Nu had echter thans eiser in zijn memorie van antwoord in appel aangevoerd: dat deze brief pas geschreven werd en pas geschreven kon worden nadat partij [de vrouw] het afschrift van het vonnis in ontvangst genomen en aan haar raadsman ter hand gesteld had en m.i. terecht verwijt eiser in zijn tweede middel het Hof buiten beschouwing te hebben gelaten. Tussen het inontvangstnemen van de stukken en het schrijven van de brief door de Duitse advocaat moet logischerwijze een daad van thans verweerster liggen, waaruit noodzakelijk voortvloeit dat het vonnis, althans in zijn essentialia (zie H.R. 12 februari 1954 N.J. 1954 no. 194) haar bekend is. Behoudens bijzondere omstandigheden, die dan door partij [de vrouw] hadden moeten worden gesteld volgt uit het schrijven van een dergelijke brief door een advocaat dat zijn cliënte iets heeft gedaan, dat hem aanleiding heeft gegeven die brief te schrijven. Als zodanig wijst thans eiser in de memorie van antwoord in appel aan het overhandigen van het afschrift van het vonnis.
Beslissend element bij de vraag naar de ontvankelijkheid van het verzet moet zijn de bekendheid van de defaillant met het verstekvonnis(zie conclusie van de A-G. s'Jacob bij Uw arrest van 2 mei 1958 N.J. 1958 no. 320). De wet verlangt een daad van de defaillant zelf, waaruit deze bekendheid blijkt.
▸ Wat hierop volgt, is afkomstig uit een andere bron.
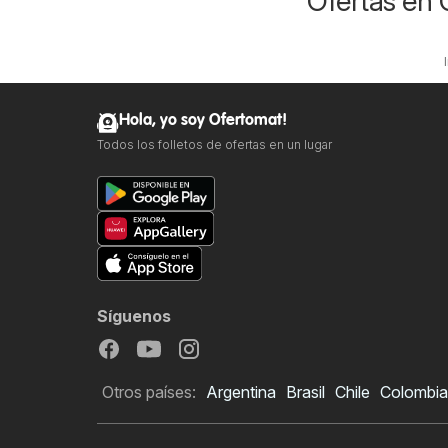
Ofertas en
Hola, yo soy Ofertomat!
Todos los folletos de ofertas en un lugar
Síguenos
Otros países:
Argentina
Brasil
Chile
Colombia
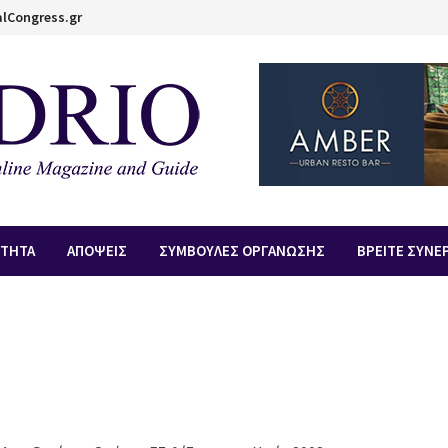
lCongress.gr
ΟΤΗΤΑ
ΑΠOΨΕΙΣ
ΣΥΜΒΟΥΛΕΣ ΟΡΓΑΝΩΣΗΣ
ΒΡΕΙΤΕ ΣΥΝΕ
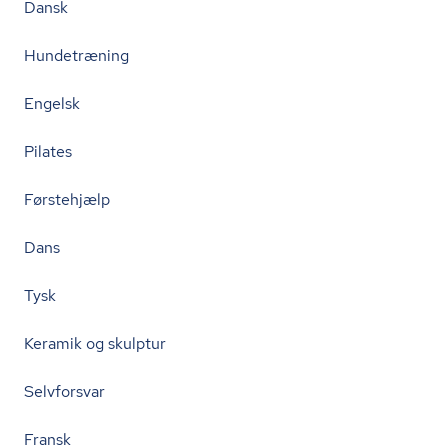
Dansk
Hundetræning
Engelsk
Pilates
Førstehjælp
Dans
Tysk
Keramik og skulptur
Selvforsvar
Fransk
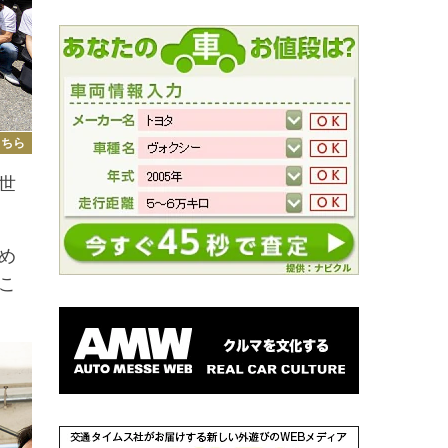
こちら
世
め
こ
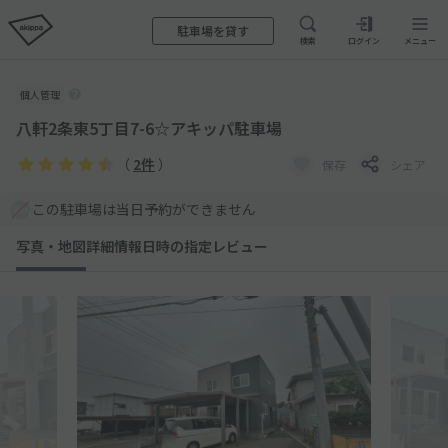
駐車場を貸す
検索
ログイン
メニュー
個人管理
八軒2条東5丁目7-6☆アキッパ駐車場
（
2件
）
保存
シェア
この駐車場は当日予約ができません
写真・地図
詳細情報
日時の指定
レビュー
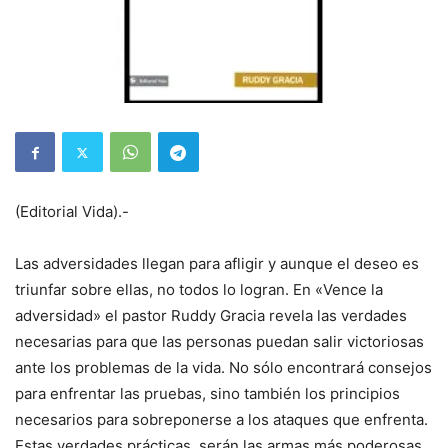
(Editorial Vida).-
Las adversidades llegan para afligir y aunque el deseo es
triunfar sobre ellas, no todos lo logran. En «Vence la
adversidad» el pastor Ruddy Gracia revela las verdades
necesarias para que las personas puedan salir victoriosas
ante los problemas de la vida. No sólo encontrará consejos
para enfrentar las pruebas, sino también los principios
necesarios para sobreponerse a los ataques que enfrenta.
Estas verdades prácticas, serán las armas más poderosas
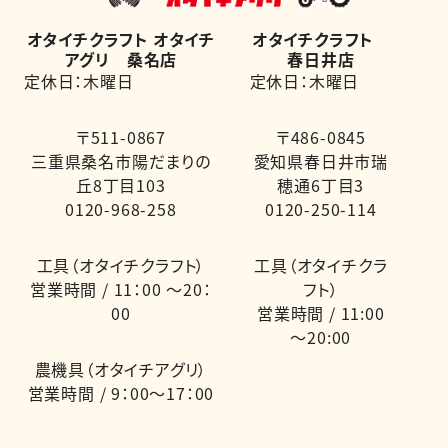
オタイチクラフト オタイチ
オタイチクラフト
アグリ 桑名店
春日井店
定休日：木曜日
定休日：木曜日
〒511-0867
〒486-0845
三重県桑名市陽だまりの
愛知県春日井市瑞
丘8丁目103
穂通6丁目3
0120-968-258
0120-250-114
工具（オタイチクラフト）
工具（オタイチクラ
営業時間 / 11：00 ～20：
フト）
00
営業時間 / 11:00
～20:00
農機具（オタイチアグリ）
営業時間 / 9：00～17：00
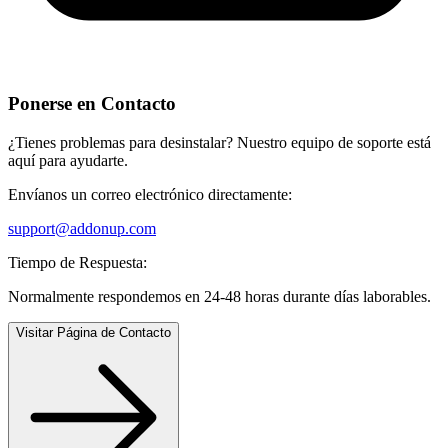
Ponerse en Contacto
¿Tienes problemas para desinstalar? Nuestro equipo de soporte está
aquí para ayudarte.
Envíanos un correo electrónico directamente:
support@addonup.com
Tiempo de Respuesta:
Normalmente respondemos en 24-48 horas durante días laborables.
Visitar Página de Contacto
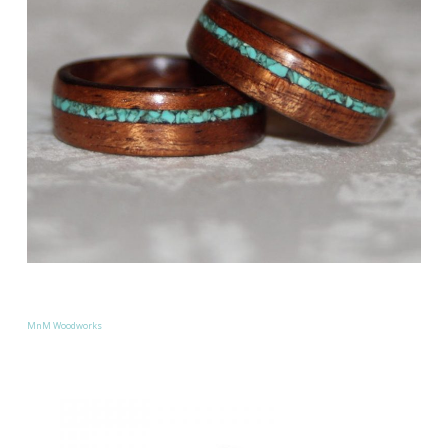
MnM Woodworks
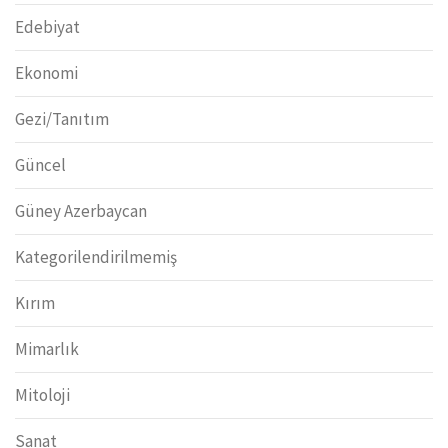
Edebiyat
Ekonomi
Gezi/Tanıtım
Güncel
Güney Azerbaycan
Kategorilendirilmemiş
Kırım
Mimarlık
Mitoloji
Sanat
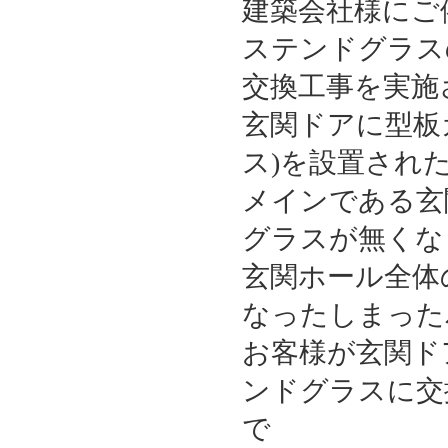
建築会社様にご
ステンドグラス
交換工事を実施
玄関ドアに型板
ス)を設置され
メインである玄
グラスが無くな
玄関ホール全体
なったしまった
お客様が玄関ド
ンドグラスに交
で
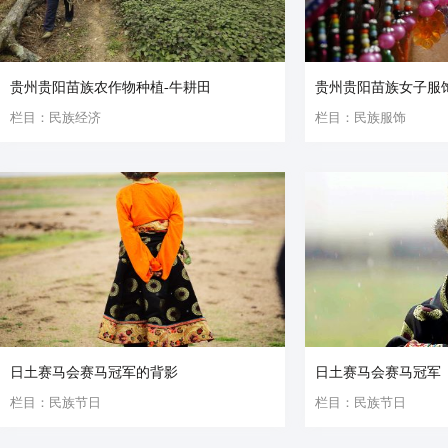
贵州贵阳苗族农作物种植-牛耕田
贵州贵阳苗族女子服
栏目：民族经济
栏目：民族服饰
日土赛马会赛马冠军的背影
日土赛马会赛马冠军
栏目：民族节日
栏目：民族节日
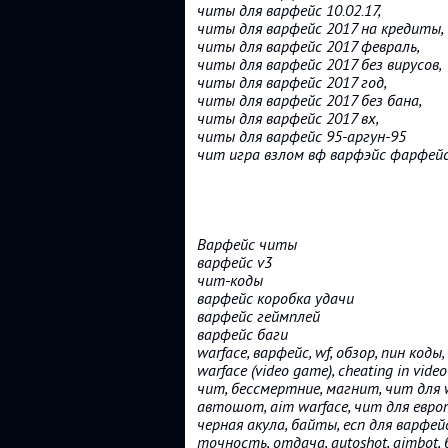
читы для варфейс 10.02.17,
читы для варфейс 2017 на кредиты,
читы для варфейс 2017 февраль,
читы для варфейс 2017 без вирусов,
читы для варфейс 2017 год,
читы для варфейс 2017 без бана,
читы для варфейс 2017 вх,
читы для варфейс 95-аргун-95
чит игра взлом вф варфэйс фарфей
Варфейс читы
варфейс v3
чит-коды
варфейс коробка удачи
варфейс геймплей
варфейс баги
warface, варфейс, wf, обзор, пин код
warface (video game), cheating in video
чит, бессмертние, магнит, чит для w
автошот, aim warface, чит для евро
черная акула, байты, есп для варфейс
точность, отдача, autoshot, aimbot,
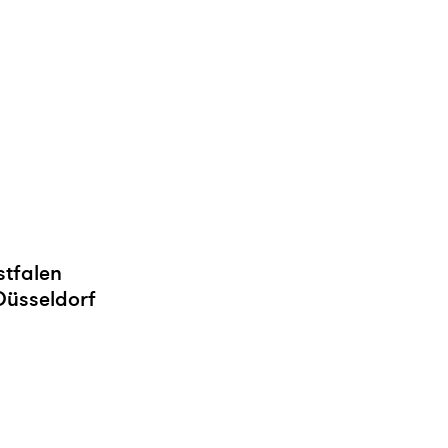
stfalen
Düsseldorf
Het moet echter naar mijn mening voldoende zijn, dat de tegenpartij, die gewoonlijk van de gang van zaken niet precies op de hoogte kan zijn, een feit of gebeurtenis aanwijst, waaruit bij wijze van feitelijk vermoeden moet worden afgeleid, dat een daad als door art. 81 Rv. vereist, is gepleegd. Ten onrechte m.i. heeft het Hof het feit alleen, dat de brief niet door verweerster zelf, maar door haar Duitse raadsman is geschreven, reeds beslissend geacht zonder te onderzoeken wat uit dat feit moet worden afgeleid met betrekking tot daden van verweerster zelf.
De moeilijkheden met het verzet zijn niet zozeer het gevolg van het feit dat het beginpunt van de termijn te vroeg is gesteld, maar zijn veeleer daaraan toe te schrijven, dat de duur van de termijn voor zich in het buitenland bevindende gedaagden te kort is: dat werkt de begrijpelijke neiging in de hand aan het begrip ‘’daad’’ strenger eisen te stellen dan redelijkerwijze verantwoord is.
Op grond van het bovenstaande meen ik dat het tweede middel sub a terecht is voorgedragen. Anders is het met het tweede middel sub b, dat m.i. moet afstuiten op Uw beslissing van 27 november 1953 N.J. 1955 no. 251. De buiten geding verrichte gedragingen van raadslieden mogen niet met daden van de veroordeelde worden gelijkgesteld en dit mag dan zeker niet t.a.v. gedragingen van buitenlandse raadslieden.